Find the exact value of $$\cos(112.5^\circ) + \cos(67.5^\circ)$$.

To determine the exact value of $$\cos(112.5^\circ) + \cos(67.5^\circ)$$, we will use the Sum-to-Product Identity

$\cos(A) + \cos(B) = 2\cos(\dfrac{A + B}{2})\cos(\dfrac{A - B}{2})$

So we see that

$\cos(112.5^\circ) + \cos(67.5^\circ) = 2\cos(\dfrac{180^\circ}{2})\cos(\dfrac{45^\circ}{2}) = \cos(90^\circ)\cos(22.5^\circ) = 0\cdot\cos(22.5^\circ) = 0$

We can use these Sum-to-Product and Product-to-Sum Identities to solve even more types of trigonometric equations.

Example $$\PageIndex{1}$$: (Solving Equations Using the Sum-to-Product Identity)

Let us return to the problem stated at the beginning of this section to solve the equation

$\sin(3x) + \sin(x) = 0$

Using the Sum-to-Product

$\sin(A) + \sin(B) = 2\sin(\dfrac{A + B}{2})\cos(\dfrac{A - B}{2})$

we can rewrite the equation as follows:

$\sin(3x) + \sin(x) = 0$

$2\sin(\dfrac{4x}{2})\cos(\dfrac{x}{2}) = 0$

$2\sin(2x)\cos(\dfrac{x}{2}) = 0$

The advantage of this form is that we now have a product of functions equal to $$0$$, and the only way a product can equal $$0$$ is if one of the factors is $$0$$. This reduces our original problem to two equations we can solve:

$\sin(2x) = 0$ or $\cos(\dfrac{x}{2}) = 0$

We know that $$\sin(2x) = 0$$ when $$2x = k\pi$$ or $$x = k\dfrac{\pi}{2}$$, where $$k$$ is any integer, and $$\cos(\dfrac{x}{2}) = 0$$ when $$\dfrac{x}{2} = \dfrac{\pi}{2} + k\pi$$ or $$x = \pi + k2\pi$$, where $$k$$ is any integer. These solutions can be seen where the graph of $$y = \sin(3x) + \sin(x)$$ intersects the $$x$$-axis as illustrated in Figure $$\PageIndex{2}$$.
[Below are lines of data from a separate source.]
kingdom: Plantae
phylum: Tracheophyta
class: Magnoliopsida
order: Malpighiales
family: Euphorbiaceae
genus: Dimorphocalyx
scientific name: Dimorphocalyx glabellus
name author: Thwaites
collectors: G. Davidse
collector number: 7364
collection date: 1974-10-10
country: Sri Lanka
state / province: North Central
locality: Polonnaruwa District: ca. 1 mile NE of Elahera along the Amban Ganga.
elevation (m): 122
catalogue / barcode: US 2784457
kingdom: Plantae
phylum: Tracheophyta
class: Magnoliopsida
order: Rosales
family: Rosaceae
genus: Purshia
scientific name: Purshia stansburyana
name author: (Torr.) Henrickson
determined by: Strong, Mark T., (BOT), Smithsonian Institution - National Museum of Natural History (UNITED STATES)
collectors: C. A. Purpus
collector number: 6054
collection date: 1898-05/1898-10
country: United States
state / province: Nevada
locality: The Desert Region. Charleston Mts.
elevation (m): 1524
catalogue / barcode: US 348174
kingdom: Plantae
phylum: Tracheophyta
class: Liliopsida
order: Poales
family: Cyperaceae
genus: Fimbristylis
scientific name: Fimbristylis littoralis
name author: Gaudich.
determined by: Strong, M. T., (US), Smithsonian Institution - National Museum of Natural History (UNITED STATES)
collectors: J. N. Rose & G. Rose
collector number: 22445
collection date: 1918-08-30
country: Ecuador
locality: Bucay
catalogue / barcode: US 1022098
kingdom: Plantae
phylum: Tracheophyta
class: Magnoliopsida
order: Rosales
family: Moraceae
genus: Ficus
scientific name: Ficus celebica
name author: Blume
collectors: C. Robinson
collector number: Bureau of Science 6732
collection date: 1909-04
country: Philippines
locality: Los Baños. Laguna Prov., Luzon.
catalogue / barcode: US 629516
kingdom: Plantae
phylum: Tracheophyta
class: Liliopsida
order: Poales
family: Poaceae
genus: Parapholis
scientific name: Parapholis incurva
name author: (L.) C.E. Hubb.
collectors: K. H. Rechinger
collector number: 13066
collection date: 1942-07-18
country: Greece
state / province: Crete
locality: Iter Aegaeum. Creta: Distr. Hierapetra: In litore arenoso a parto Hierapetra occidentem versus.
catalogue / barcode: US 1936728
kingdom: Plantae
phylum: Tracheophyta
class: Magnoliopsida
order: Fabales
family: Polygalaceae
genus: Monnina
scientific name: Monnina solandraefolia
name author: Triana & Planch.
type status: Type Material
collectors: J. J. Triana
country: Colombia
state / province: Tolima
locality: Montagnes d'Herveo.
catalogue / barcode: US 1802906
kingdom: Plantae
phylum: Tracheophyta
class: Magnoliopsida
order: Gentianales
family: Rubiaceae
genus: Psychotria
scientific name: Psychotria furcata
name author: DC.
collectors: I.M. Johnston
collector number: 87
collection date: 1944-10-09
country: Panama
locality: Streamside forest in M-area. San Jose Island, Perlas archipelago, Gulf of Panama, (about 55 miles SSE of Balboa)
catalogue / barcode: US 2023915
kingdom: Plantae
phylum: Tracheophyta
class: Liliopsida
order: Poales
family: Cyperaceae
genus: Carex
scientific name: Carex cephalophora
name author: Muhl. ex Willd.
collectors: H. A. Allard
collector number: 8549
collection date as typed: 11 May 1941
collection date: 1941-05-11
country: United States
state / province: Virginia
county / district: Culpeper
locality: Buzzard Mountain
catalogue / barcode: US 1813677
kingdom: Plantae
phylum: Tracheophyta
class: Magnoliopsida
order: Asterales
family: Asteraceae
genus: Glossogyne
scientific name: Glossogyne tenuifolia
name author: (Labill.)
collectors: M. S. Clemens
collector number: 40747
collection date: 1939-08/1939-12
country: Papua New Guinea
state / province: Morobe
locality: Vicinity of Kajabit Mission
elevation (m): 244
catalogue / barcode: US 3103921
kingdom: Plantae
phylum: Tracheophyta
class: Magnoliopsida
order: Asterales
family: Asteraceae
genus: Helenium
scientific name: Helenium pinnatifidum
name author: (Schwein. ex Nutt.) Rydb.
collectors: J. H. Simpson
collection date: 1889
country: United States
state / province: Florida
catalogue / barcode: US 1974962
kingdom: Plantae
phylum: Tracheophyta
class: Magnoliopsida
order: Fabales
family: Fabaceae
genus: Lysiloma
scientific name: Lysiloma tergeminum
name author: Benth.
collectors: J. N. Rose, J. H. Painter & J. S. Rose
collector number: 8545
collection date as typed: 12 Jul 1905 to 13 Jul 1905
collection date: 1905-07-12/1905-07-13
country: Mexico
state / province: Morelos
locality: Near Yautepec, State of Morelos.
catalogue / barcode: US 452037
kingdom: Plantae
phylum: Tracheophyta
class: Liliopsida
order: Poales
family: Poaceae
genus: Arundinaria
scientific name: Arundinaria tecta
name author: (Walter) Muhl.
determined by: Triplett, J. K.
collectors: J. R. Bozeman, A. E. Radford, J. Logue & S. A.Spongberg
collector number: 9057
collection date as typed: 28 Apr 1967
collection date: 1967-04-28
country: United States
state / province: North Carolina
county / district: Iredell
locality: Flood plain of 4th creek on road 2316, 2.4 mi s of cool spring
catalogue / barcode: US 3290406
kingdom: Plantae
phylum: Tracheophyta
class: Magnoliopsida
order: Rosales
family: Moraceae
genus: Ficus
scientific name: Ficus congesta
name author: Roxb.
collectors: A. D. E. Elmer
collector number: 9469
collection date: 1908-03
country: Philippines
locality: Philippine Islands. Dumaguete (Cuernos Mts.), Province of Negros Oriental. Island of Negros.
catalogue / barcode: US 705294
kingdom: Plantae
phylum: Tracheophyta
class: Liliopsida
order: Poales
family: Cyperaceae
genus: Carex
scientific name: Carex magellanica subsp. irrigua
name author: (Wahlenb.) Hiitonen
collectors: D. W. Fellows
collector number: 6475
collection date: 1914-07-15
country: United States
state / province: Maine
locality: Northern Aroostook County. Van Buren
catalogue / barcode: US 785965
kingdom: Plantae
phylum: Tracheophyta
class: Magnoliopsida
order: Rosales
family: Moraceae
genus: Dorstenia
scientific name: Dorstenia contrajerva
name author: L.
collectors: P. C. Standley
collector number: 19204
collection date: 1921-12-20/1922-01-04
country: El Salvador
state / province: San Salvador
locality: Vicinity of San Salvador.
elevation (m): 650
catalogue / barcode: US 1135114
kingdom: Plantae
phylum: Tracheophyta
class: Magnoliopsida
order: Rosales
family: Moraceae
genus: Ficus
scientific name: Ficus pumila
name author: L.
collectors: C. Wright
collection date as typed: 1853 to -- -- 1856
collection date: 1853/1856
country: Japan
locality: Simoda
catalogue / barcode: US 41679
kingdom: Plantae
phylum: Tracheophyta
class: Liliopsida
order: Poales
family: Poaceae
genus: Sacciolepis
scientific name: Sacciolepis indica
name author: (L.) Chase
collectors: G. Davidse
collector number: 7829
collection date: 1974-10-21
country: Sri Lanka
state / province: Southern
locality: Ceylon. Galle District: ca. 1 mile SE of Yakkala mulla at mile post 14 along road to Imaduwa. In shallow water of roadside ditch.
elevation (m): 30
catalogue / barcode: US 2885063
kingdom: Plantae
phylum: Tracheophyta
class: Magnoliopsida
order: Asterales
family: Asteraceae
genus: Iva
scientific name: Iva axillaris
Summary of Trigonometric Identities

Trigonometric identities are useful in that they allow us to determine exact values for the trigonometric functions at more points than before and also provide tools for deriving new identities and for solving trigonometric equations. Here we provide a summary of our trigonometric identities.

Figure $$\PageIndex{2}$$: Graph of $$y = \sin(3x) + \sin(x)$$.

Cofunction Identities

$\cos(\dfrac{\pi}{2} - A) = \sin(A)$
$\sin(\dfrac{\pi}{2} - A) = \cos(A)$
$\tan(\dfrac{\pi}{2} - A) = \cot(A)$

Half Angle Identities

$\cos^{2}(\dfrac{A}{2}) = \dfrac{1 + \cos(A)}{2}$
$\cos(\dfrac{A}{2}) = \pm\sqrt{\dfrac{1 + \cos(A)}{2}}$
$\sin^{2}(\dfrac{A}{2}) = \dfrac{1 - \cos(A)}{2}$
$\sin(\dfrac{A}{2}) = \pm\sqrt{\dfrac{1 - \cos(A)}{2}}$
$\tan(\dfrac{A}{2}) = \sqrt{\dfrac{\sin(A)}{1 + \cos(A)}}$
$\tan(\dfrac{A}{2}) = \sqrt{\dfrac{1 - \cos(A)}{\sin(A)}}$

The signs of $$\cos(\dfrac{A}{2}$$ and $$\sin(\dfrac{A}{2}$$ depend on the quadrant in which $$\dfrac{A}{2}$$ lies.

Double Angle Identities

$\sin(2A) = 2\cos(A)\sin(A)$
$\cos(2A) = \cos^{2}(A) - \sin^{2}(A)$
$\cos(2A) = 1 - 2\sin^{2}(A)$
$\cos(2A) = 2\cos^{2}(A) - 1$
$\tan(2A) = \dfrac{2\tan(A)}{1 - \tan^{2}(A)}$

Cosine Difference and Sum Identities

$\cos(A) - \cos(B) = \cos(A)\cos(B) + \sin(A)\sin(B)$

$\cos(A) + \cos(B) = \cos(A)\cos(B) - \sin(A)\sin(B)$

Sine Difference and Sum Identities

$\sin(A - B) = \sin(A)\cos(B) - \cos(A)\sin(B)$

$\sin(A + B) = \sin(A)\cos(B) + \cos(A)\sin(B)$

Tangent Difference and Sum Identities

$\tan(A - B) = \dfrac{\tan(A) - \tan(B)}{1 + \tan(A)\tan(B)}$
$\tan(A + B) = \dfrac{\tan(A) + \tan(B)}{1 - \tan(A)\tan(B)}$

Product-to-Sum Identities

$\cos(A)\cos(B) = (\dfrac{1}{2})[\cos(A + B) + \cos(A - B)]$

$\sin(A)\sin(B) = (\dfrac{1}{2})[\cos(A - B) - \cos(A - B)]$

$\sin(A)\cos(B) = (\dfrac{1}{2})[\sin(A + B) + \sin(A - B)]$

Sum-to-Product Identities

$\cos(A) + \cos(B) = 2\cos(\dfrac{A + B}{2})\cos(\dfrac{A - B}{2})$

$\cos(A) - \cos(B) = -2\sin(\dfrac{A + B}{2})\sin(\dfrac{A - B}{2})$

$\sin(A) + \sin(B) = 2\sin(\dfrac{A + B}{2})\cos(\dfrac{A - B}{2})$

$\sin(A) - \sin(B) = 2\cos(\dfrac{A + B}{2})\sin(\dfrac{A - B}{2})$